Reputation: 31
I'm trying to do some webscraping, and it involves sending a form with a Multiple Select Box List that looks similar to this:
<select name="multipleSelectForm" multiple="multiple" size="5">
<option value="value1">value1</option>
<option value="value2">value2</option>
</select>
Now, I want to send both value1 and value2 using pycurl, for example:
import urllib
import pycurl
c = pycurl.Curl()
data = {'multipleSelectForm':'value1',
'multipleSelectForm':'value2'}
c.setopt(c.URL, 'http://www.example.com')
c.setopt(c.POST, 1)
post = urllib.urlencode(data)
c.setopt(c.POSTFIELDS, post)
c.perform()
now the obvious problem with this is that it's sending multipleSelectForm multiple times. I'm quite sure that the requested page is probably looking for a multipleSelectForm array, and not just individual variables (this is just a guess, I'm not actually sure) and hence that POST data it receives isn't correct.
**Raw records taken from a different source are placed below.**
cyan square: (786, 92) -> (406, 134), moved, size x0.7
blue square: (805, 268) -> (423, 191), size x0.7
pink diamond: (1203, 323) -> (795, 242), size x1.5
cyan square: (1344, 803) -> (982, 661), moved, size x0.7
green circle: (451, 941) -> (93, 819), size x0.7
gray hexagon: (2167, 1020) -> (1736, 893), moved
I tried using Google Chrome's dev tools to see the traffic of what it's doing and when I looked at the Form Data, it looked like this:
multipleSelectForm:value1
multipleSelectForm:value2
I'm a bit lost on how to approach all of this, if anybody would care to help
Upvotes: 3
Views: 4610
Reputation: 179
From that it looks like the data you're sending is going to just be
{ 'multipleSelectForm':'value2' }
Because it's a dictionary. If you set it up as tuple pairs it will do what you want.
data = (('multipleSelectForm', 'value1'), ('multipleSelectForm', 'value2'))
You can test this your self by setting up a tiny debug http server:
from BaseHTTPServer import BaseHTTPRequestHandler, HTTPServer
class hand(BaseHTTPRequestHandler):
def __init__(self, socket, *args):
print socket.recv(10000)
server = HTTPServer(('', 8080), hand)
server.serve_forever()
and then hitting it with your script. I used this to confirm that passing the tuple list does what I expect.
Upvotes: 1